Liczba wyświetleń: 3254
Politycy Prawa i Sprawiedliwości mocno utrudnili budowę elektrowni wiatrowych, wprowadzając zakaz ich budowania w odległości od zabudowy mieszkaniowej mniejszej niż dziesięciokrotność wysokości wiatraka (lub, od niedawna, 700 metrów – w przypadku jeśli jest to ujęte w miejscowym planie zagospodarowania przestrzennego).
Politycy Koalicji Obywatelskiej i Polski 2050 zamierzają złagodzić ten zakaz, uzależniając możliwość budowania takich elektrowni bliżej zabudowań mieszkalnych od wytwarzanego przez nie hałasu.
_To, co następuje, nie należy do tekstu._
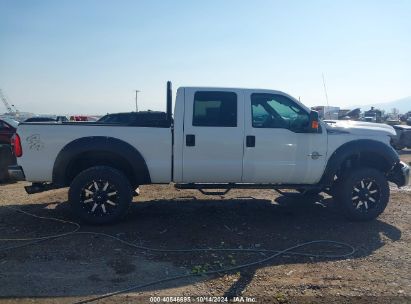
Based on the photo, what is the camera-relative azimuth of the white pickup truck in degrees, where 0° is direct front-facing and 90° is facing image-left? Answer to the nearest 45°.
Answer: approximately 270°

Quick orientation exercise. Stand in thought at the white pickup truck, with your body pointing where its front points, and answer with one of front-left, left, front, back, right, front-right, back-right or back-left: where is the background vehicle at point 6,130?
back-left
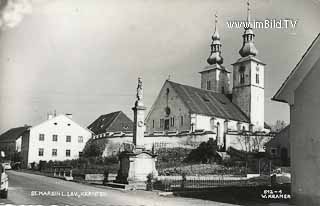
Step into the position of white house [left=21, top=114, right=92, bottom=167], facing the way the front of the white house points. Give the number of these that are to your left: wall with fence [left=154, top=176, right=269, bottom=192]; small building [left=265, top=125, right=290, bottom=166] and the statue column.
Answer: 3

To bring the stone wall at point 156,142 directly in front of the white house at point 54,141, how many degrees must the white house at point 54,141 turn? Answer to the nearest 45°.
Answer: approximately 90° to its left

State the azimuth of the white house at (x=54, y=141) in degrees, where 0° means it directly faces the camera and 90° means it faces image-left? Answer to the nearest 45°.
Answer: approximately 0°

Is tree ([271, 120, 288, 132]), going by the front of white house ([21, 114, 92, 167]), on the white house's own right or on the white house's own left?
on the white house's own left

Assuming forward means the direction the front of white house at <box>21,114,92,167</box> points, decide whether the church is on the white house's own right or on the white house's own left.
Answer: on the white house's own left

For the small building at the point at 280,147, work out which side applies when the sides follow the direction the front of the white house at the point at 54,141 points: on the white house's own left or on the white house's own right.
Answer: on the white house's own left
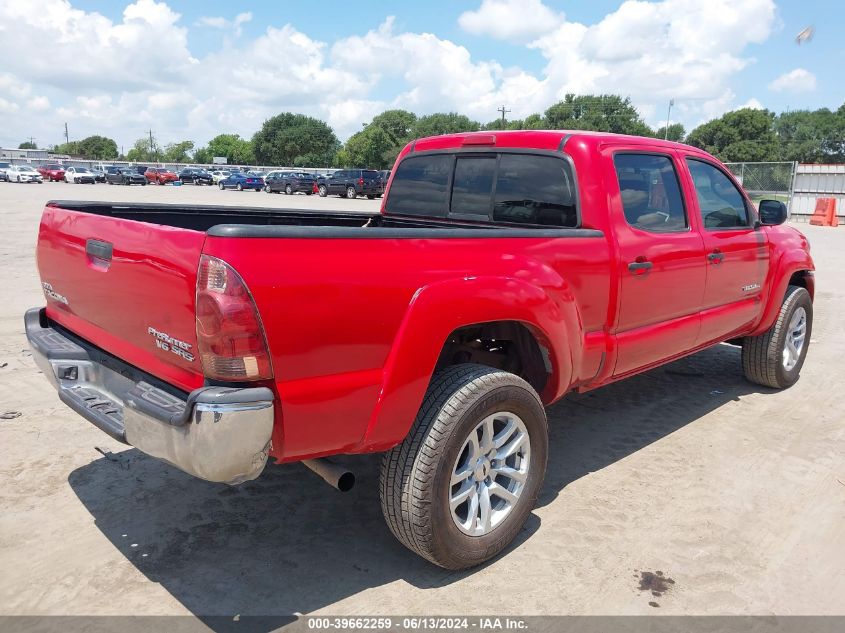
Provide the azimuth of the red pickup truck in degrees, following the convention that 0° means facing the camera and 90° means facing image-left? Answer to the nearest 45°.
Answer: approximately 225°

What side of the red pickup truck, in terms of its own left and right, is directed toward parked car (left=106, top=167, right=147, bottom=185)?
left

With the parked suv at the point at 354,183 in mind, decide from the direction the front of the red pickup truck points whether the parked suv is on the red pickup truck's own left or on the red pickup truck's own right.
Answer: on the red pickup truck's own left

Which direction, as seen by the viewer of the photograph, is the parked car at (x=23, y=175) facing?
facing the viewer and to the right of the viewer

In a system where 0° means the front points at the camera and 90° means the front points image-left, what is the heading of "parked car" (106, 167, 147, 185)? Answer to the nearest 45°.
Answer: approximately 315°

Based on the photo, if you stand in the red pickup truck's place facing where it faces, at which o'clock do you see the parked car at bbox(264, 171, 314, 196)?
The parked car is roughly at 10 o'clock from the red pickup truck.

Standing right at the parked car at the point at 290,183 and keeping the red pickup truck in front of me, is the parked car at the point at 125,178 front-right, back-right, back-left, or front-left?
back-right

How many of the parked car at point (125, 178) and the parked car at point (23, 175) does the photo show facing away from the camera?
0

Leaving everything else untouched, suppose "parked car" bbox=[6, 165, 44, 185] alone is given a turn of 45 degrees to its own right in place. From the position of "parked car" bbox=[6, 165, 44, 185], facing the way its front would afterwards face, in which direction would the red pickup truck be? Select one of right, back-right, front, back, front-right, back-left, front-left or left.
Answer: front
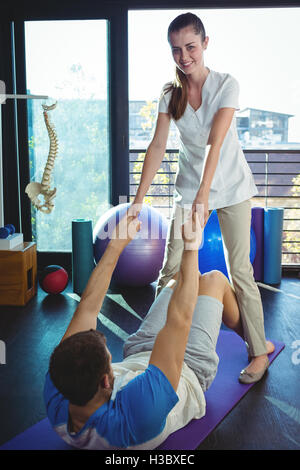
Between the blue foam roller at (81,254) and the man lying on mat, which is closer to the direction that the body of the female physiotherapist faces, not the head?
the man lying on mat

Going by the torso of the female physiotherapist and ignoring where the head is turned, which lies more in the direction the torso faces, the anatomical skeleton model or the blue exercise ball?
the anatomical skeleton model

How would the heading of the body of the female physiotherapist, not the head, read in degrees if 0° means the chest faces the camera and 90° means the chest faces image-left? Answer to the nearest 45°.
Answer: approximately 45°

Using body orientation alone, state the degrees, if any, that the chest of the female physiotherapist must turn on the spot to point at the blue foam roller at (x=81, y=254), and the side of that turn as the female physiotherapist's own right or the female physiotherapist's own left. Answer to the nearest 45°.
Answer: approximately 90° to the female physiotherapist's own right

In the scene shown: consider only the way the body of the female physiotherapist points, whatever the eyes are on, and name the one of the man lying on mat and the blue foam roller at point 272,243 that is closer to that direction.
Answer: the man lying on mat

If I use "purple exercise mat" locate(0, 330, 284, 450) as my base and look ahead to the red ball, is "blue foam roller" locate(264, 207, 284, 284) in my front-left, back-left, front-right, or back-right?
front-right

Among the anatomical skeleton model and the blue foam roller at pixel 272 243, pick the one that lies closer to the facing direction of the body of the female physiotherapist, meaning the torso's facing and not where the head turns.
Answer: the anatomical skeleton model

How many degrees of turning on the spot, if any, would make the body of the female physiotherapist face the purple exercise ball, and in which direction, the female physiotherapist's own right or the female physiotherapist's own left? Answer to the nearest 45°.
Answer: approximately 135° to the female physiotherapist's own right
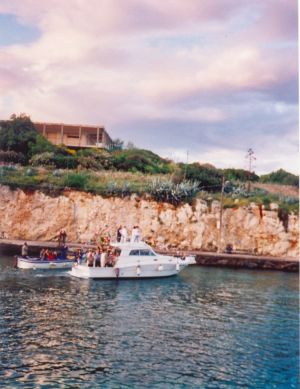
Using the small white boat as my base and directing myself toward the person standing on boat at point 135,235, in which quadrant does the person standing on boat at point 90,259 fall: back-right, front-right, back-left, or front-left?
front-right

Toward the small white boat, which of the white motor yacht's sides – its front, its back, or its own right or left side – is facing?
back

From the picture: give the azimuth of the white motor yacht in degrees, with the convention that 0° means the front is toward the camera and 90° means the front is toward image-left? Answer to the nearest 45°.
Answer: approximately 270°
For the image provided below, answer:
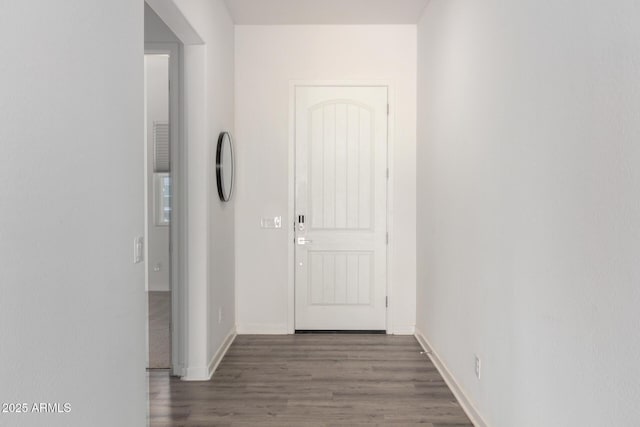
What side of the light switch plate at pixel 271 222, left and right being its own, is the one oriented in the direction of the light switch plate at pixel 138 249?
front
Ale jednocześnie zamierzają dopisać budowę elektrowni wiatrowych (i innych „odnawialnych źródeł energii”) o mocy powyżej 1 MW (czyli niemal każdych) do katalogu celów publicznych, co umożliwi wywłaszczanie nieruchomości na ten cel.
Zamordystów wrogich energetyce wiatrowej zastąpili w Sejmie zamordyści chcący ją narzucać.
Bo w polityce powszechnie dominuje podejście: „Jak coś się nam nie podoba – najlepiej zakazać, jak coś nam się podoba – najlepiej wymusić”.
Bez różnicy, czy są to „konserwatyści”, czy „liberałowie”.
Autorstwo: Jacek Sierpiński
Zdjęcie: Maurycy Hawranek
Źródło: Sierp.Libertarianizm.pl
Panie Jacku Sierpiński dobrze Panu idzie gra do własnej bramki. Zarzuca Pan innym poglądy na energię wiatrową. Pewnie iż jedni i drudzy podają bzdurne argumenty, więc trzeba pisać konkretnie a nie potępiać wykorzystanie energi wiatru. Dlaczego Pan nie napisze o biogazowniach i rozwiązaniu przyczyniającemu się do zmniejszenia efektu cieplarnianego. Dlaczego Pan nie napisze o energi jądrowej która jest śmiertelnym zagrożeniem dla całej ludzkości gdyż produkuje odpady ktorych nie można zutylizować przez tysiące lat. Dodatkowo elektrownia jądrowa w rękach Polskich prywatnych właścicieli to recepta na katastrofę większą niż Czernobyl i Fukuszima. Ziemia, powietrze i woda jest tylko jedna. Do tego dochodzi aspekt militarny jak wymachiwanie szabelką. Cały świat odchodzi od energi jądrowej.